With today’s hot real estate market, you may be considering selling your home. Before you do, consider these possible repercussions to your federal income tax:
Gains & Losses
If you sell your main residence and have a gain from the sale, you may be able to exclude up to $250,000 of that gain from your income ($500,000 if filing jointly). What’s more, if you qualify to exclude all of the gain, you do NOT need to report the sale on your federal tax return —unless a Form 1099-S was issued.
Keep in mind that if you happen to experience a loss on the sale of your home (it sells for less than you paid for it), you cannot deduct the loss on your taxes.
Ownership & Use
To claim the tax exclusion, you must meet certain ownership and use tests. During a five-year period ending on the date of the sale, you must have owned the home and lived in it as your main residence for at least two years.
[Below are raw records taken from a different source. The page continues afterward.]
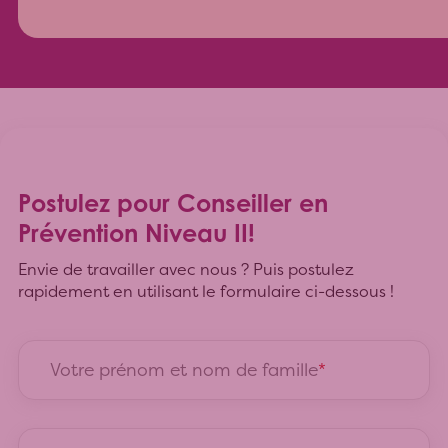
Postulez pour Conseiller en
Prévention Niveau II!
Envie de travailler avec nous ? Puis postulez
rapidement en utilisant le formulaire ci-dessous !
Votre prénom et nom de famille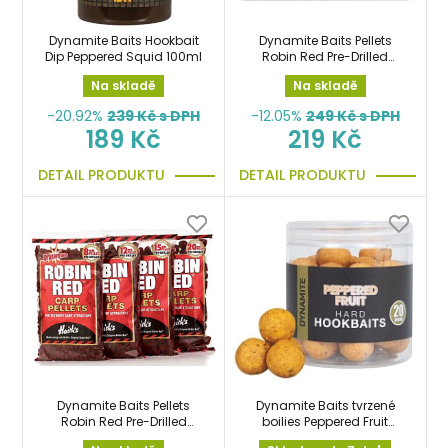
Dynamite Baits Hookbait
Dynamite Baits Pellets
Dip Peppered Squid 100ml
Robin Red Pre-Drilled
900g 12mm předvrtané
Na skladě
Na skladě
pelety
-20.92%
239
Kč s DPH
-12.05%
249
Kč s DPH
189 Kč
219 Kč
DETAIL PRODUKTU
DETAIL PRODUKTU
Dynamite Baits Pellets
Dynamite Baits tvrzené
Robin Red Pre-Drilled
boilies Peppered Fruit
900g 8mm předvrtané
Boilies 20mm 135g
If you own more than one home (e.g., a vacation cabin in Blue Ridge and a main home elsewhere), you can only exclude the gain on the sale of your main home. You must pay taxes on any gain you receive from selling your vacation or second home.
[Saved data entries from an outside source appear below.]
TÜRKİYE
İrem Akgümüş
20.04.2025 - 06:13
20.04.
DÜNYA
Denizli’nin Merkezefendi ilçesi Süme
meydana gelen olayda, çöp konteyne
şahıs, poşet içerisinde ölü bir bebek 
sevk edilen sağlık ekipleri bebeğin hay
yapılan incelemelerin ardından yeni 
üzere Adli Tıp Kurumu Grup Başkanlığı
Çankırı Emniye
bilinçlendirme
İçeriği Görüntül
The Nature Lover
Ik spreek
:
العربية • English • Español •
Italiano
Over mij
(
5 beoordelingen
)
Reported Sale & Mortgage Debt
If you don’t qualify to exclude all or part of the taxable gain from the sale, you must report it when you file your tax return. If you receive Form 1099-S, Proceeds from Real Estate Transactions, you must report the sale even if you have no taxable gain.
Generally, you must also report forgiven or canceled debt as income on your tax return, including a mortgage workout, foreclosure or other canceled mortgage debt.
There Are Always Exceptions
Certain individuals may be excluded from these rules, including people with a disability, members of the military or intelligence community, and Peace Corps workers. If you have questions about the tax ramifications of selling your main or vacation home, please contact us today. We’ll be happy to help you work through the numbers.
Request an Extension? Don’t Wait to File
If you requested an extension, consider filing your tax return sooner rather than later. October 17 is the deadline, but we encourage you provide us with your documents so your return can be filed before the deadline. Completing your tax return this summer can either help you get a refund quicker or save you money if you owe by avoiding additional interest and penalties. Please drop off your materials at our office Monday–Thursday from 8:30am–5pm (we’re closed for lunch from 12–1).
IRS Interest Rates Increasing
For the calendar quarter beginning July 1, 2022, the new IRS interest rates will be:
- 5% for overpayments (4% in the case of a corporation).
- 2.5% for the portion of a corporate overpayment exceeding $10,000.
- 5% for underpayments.
- 7% for large corporate underpayments.